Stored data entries
▽
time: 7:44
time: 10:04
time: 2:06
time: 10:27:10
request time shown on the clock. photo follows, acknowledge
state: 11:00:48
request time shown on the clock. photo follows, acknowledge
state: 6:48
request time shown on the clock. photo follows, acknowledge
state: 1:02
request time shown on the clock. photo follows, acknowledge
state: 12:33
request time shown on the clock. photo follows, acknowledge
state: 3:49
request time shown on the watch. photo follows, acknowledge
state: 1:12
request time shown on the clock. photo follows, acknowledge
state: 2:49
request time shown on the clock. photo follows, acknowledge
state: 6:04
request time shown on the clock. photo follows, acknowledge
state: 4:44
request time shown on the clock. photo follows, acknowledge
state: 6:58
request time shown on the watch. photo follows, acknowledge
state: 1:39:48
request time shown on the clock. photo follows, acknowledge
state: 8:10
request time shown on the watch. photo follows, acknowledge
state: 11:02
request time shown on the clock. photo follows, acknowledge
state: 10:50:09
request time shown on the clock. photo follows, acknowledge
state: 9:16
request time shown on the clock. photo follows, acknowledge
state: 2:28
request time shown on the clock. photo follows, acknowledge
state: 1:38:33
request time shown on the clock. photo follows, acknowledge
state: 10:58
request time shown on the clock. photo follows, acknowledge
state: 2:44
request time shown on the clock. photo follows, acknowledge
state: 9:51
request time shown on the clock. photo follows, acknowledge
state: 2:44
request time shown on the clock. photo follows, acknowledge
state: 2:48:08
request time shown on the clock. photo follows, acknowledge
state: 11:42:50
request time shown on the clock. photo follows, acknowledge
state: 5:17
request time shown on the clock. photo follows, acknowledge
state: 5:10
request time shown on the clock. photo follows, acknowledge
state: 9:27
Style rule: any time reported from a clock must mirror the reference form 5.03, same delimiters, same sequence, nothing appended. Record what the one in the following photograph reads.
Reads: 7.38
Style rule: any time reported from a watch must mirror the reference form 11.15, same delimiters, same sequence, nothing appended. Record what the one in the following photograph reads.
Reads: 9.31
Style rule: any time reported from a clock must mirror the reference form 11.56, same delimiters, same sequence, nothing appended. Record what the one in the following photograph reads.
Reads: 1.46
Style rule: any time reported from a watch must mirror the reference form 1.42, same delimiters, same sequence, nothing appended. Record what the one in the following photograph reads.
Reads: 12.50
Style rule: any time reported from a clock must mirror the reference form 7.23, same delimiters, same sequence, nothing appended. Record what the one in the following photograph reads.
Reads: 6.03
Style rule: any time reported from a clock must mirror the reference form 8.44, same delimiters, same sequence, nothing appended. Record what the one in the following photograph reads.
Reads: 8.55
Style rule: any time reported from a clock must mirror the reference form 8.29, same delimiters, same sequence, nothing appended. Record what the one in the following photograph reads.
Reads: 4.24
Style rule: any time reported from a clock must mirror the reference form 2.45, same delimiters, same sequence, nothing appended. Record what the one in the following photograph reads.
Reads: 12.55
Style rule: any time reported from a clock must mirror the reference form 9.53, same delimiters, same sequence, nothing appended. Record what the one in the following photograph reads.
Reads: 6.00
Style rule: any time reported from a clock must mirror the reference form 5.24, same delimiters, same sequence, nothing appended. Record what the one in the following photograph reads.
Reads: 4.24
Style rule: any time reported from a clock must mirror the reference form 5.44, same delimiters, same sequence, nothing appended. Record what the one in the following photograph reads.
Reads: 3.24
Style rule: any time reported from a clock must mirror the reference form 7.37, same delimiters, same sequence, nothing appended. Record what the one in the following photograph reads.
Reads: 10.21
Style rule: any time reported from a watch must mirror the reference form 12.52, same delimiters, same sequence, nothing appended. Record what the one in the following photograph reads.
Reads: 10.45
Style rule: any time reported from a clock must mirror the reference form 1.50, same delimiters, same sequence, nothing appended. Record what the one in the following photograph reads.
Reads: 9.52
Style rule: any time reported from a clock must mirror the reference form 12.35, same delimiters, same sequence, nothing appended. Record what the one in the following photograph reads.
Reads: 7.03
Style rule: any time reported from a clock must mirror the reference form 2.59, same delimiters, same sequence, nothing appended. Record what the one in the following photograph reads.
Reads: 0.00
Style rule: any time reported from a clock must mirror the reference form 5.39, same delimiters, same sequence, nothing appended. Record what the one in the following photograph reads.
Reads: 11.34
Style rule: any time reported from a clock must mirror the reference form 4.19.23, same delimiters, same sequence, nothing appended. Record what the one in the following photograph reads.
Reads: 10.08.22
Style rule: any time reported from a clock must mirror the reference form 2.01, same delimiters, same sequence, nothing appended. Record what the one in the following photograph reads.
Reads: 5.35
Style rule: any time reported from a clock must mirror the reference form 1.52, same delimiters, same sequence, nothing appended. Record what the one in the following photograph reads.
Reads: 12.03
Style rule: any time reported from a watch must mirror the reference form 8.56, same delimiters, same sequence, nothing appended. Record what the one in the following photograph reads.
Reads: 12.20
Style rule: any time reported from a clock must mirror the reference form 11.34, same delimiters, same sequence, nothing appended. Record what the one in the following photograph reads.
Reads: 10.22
△
EXERCISE — Pull out each line in the items above that contains the word "watch".

ANSWER BELOW —
request time shown on the watch. photo follows, acknowledge
request time shown on the watch. photo follows, acknowledge
request time shown on the watch. photo follows, acknowledge
Style rule: any time reported from a watch must mirror the reference form 11.15, same delimiters, same sequence, nothing appended. Record what the one in the following photograph reads.
Style rule: any time reported from a watch must mirror the reference form 1.42, same delimiters, same sequence, nothing appended. Record what the one in the following photograph reads.
Style rule: any time reported from a watch must mirror the reference form 12.52, same delimiters, same sequence, nothing appended. Record what the one in the following photograph reads.
Style rule: any time reported from a watch must mirror the reference form 8.56, same delimiters, same sequence, nothing appended. Record what the one in the following photograph reads.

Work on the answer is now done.